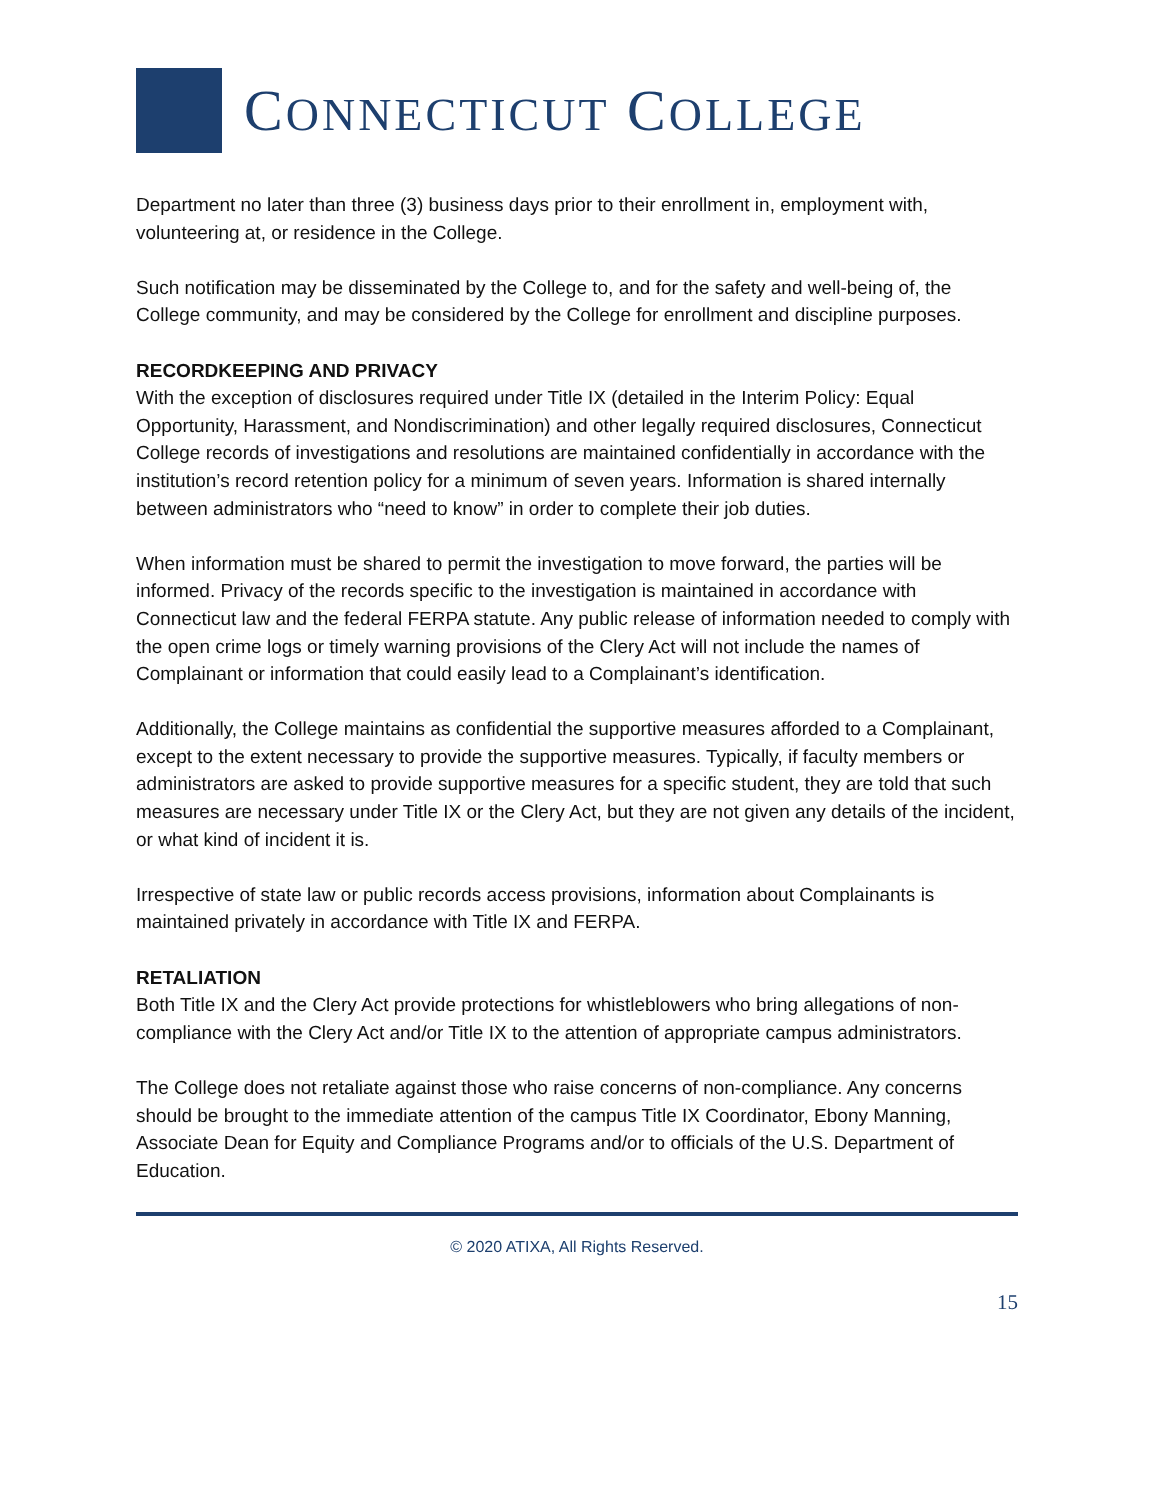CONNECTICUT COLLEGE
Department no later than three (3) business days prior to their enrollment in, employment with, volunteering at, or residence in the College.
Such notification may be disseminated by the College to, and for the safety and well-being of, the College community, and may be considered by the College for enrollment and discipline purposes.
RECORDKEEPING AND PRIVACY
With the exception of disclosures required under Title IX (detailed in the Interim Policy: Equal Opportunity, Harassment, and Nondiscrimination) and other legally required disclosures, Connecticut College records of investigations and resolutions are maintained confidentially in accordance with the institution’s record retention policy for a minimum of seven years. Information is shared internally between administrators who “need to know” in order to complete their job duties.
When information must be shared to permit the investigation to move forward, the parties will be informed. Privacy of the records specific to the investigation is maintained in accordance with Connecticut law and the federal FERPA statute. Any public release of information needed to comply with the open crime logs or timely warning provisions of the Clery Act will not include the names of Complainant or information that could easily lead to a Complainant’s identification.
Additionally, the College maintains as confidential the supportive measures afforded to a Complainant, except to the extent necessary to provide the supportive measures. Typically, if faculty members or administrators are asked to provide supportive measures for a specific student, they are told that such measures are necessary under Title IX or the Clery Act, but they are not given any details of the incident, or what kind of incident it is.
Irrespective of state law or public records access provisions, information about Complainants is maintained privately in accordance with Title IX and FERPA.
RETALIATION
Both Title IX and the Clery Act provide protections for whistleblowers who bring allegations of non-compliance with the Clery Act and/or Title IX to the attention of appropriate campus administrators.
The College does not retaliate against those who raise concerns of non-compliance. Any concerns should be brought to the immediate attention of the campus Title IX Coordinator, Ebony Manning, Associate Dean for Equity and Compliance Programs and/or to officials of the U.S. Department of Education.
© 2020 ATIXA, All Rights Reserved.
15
——————————
Brief:
Set down, unchanged, only those lines above that fall between the line with "Such notification may" and the line with "With the exception", the two end lines included.

Exercise output:
Such notification may be disseminated by the College to, and for the safety and well-being of, the College community, and may be considered by the College for enrollment and discipline purposes.
RECORDKEEPING AND PRIVACY
With the exception of disclosures required under Title IX (detailed in the Interim Policy: Equal Opportunity, Harassment, and Nondiscrimination) and other legally required disclosures, Connecticut College records of investigations and resolutions are maintained confidentially in accordance with the institution’s record retention policy for a minimum of seven years. Information is shared internally between administrators who “need to know” in order to complete their job duties.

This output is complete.